Text data extracted from pages:
::::

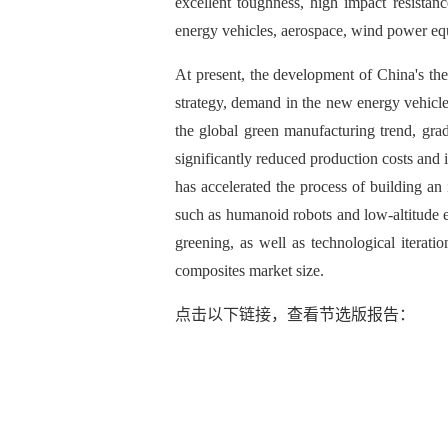
excellent toughness, high impact resistanc
energy vehicles, aerospace, wind power equip
At present, the development of China's the
strategy, demand in the new energy vehicle 
the global green manufacturing trend, gra
significantly reduced production costs and i
has accelerated the process of building a
such as humanoid robots and low-altitude 
greening, as well as technological iterat
composites market size.
点击以下链接，查看节选版报告：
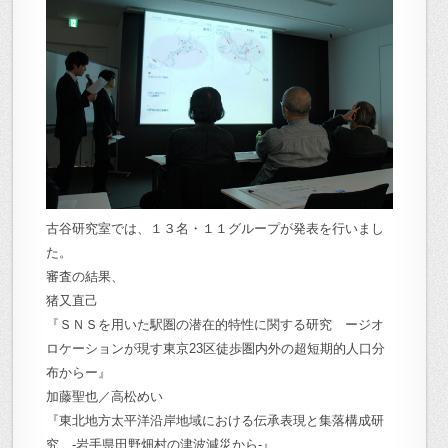
古谷研究室では、１３名・１１グループが発表を行いまし
た。
審査の結果、
猪又直己
『ＳＮＳを用いた駅圏の潜在的特性に関する研究 ージオ
ロケーションが現す東京23区徒歩圏内外の超短期的人口分
布からー』
加藤聖也／高松めい
『東北地方太平洋沿岸地域における伝承表現と集落構成研
究 -岩手県田野畑村の津波減災から-』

::::

▶ Instructions for the task
Turn the text lines in the listing above into a numbered list. Leave out the pictures and any blank lines.

▶ Worked solution
1. excellent toughness, high impact resistanc
2. energy vehicles, aerospace, wind power equip
3. At present, the development of China's the
4. strategy, demand in the new energy vehicle 
5. the global green manufacturing trend, gra
6. significantly reduced production costs and i
7. has accelerated the process of building a
8. such as humanoid robots and low-altitude 
9. greening, as well as technological iterat
10. composites market size.
11. 点击以下链接，查看节选版报告：
12. 古谷研究室では、１３名・１１グループが発表を行いまし
13. た。
14. 審査の結果、
15. 猪又直己
16. 『ＳＮＳを用いた駅圏の潜在的特性に関する研究 ージオ
17. ロケーションが現す東京23区徒歩圏内外の超短期的人口分
18. 布からー』
19. 加藤聖也／高松めい
20. 『東北地方太平洋沿岸地域における伝承表現と集落構成研
21. 究 -岩手県田野畑村の津波減災から-』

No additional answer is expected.